2870 Minimum Number of Operations to Make Array Empty

Published:

Problem

Solution

Intuition

This problem requires us to find the minimum number of operations required to remove all integers from a list. We remove integers by removing either pairs or triplets of the same integer.

The options for our operations are:

  1. Remove a pair of matching items
  2. Remove a triplet of matching items

If we cannot perform these operations to remove all items, we return -1.

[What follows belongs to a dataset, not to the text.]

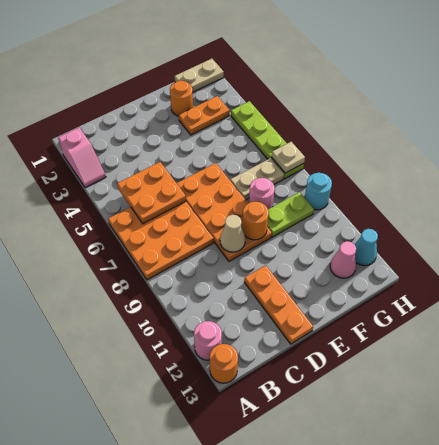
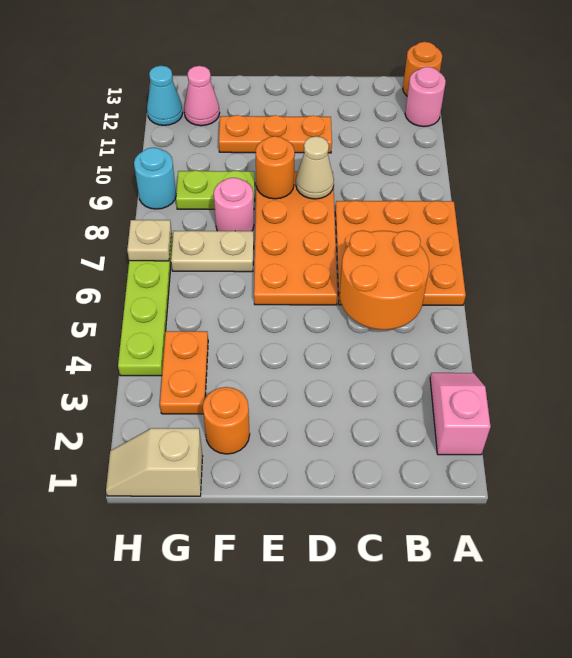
orange 2x2 plate [117,162,186,224] -> orange 2x2 round brick [340,230,429,330]
orange 1x3 plate [244,265,313,344] -> orange 1x3 plate turned to [219,115,332,153]
orange 1x2 plate [179,96,230,135] -> orange 1x2 plate turned to [160,331,208,414]
tan 1x2 plate [175,59,224,93] -> tan 1x2 slope [106,428,203,496]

This problem is mostly a math problem than it is a coding challenge. Our greedy approach would be to divide by three as many times as possible and then remove the required number of pairs to remove an integer. If we sketch this out we would find the pattern and what our solution should be. If the total number of occurences of an integer, count, is divisible by three, our answer will be count/3. If it is two larger than a multiple of three, our answer is count/3 + 1 as we require one of the pair removal operations. If it is only one larger, we do one less of triplet operations and perform two of the pair operations. This results in count/3 - 1 + 2 operations which simplifies to count/3 + 1. We see that our answer is always count/3 or count/3 + 1. This allows us to easily find the result by using math.ceil(count/3) as we round up our answer for another operation if there is a remainder when dividing by 3. We find the operations required for each unique integer and return our total.

Approach

  1. Initialize our result, min_ops, as 0.
  2. Create a dictionary for storing the total counts of each integer, counts.
  3. Iterate through nums and increment the count of each num in nums in our dictionary, counts.
  4. Iterate through each of the keys in counts. If there is only 1 instance of an integer, we return -1 as there is no solution. Otherwise, we perform our calculation of math.ceil(counts[num]/3) and add this to our total, min_ops.
  5. Return our result.

Complexity

  • Time complexity: $O(n)$. We iterate through each number once and perform a constant time operation on each iteration which has a time complexity of $O(n)$. We then iterate through the unique numbers which also has a worst time complexity of $O(n)$. $O(n) + O(n) \rightarrow O(n)$
  • Space complexity: $O(n)$. We create a dictionary to house every unique integer and its count which has a worst space complexity of $O(n)$.

Code

class Solution:
    def minOperations(self, nums: List[int]) -> int:
        min_ops = 0

        counts = defaultdict(int)

        for num in nums:
            counts[num] += 1
        
        for num in counts:
            if counts[num] == 1:
                return -1
            min_ops += ceil(counts[num] / 3)
        
        return min_ops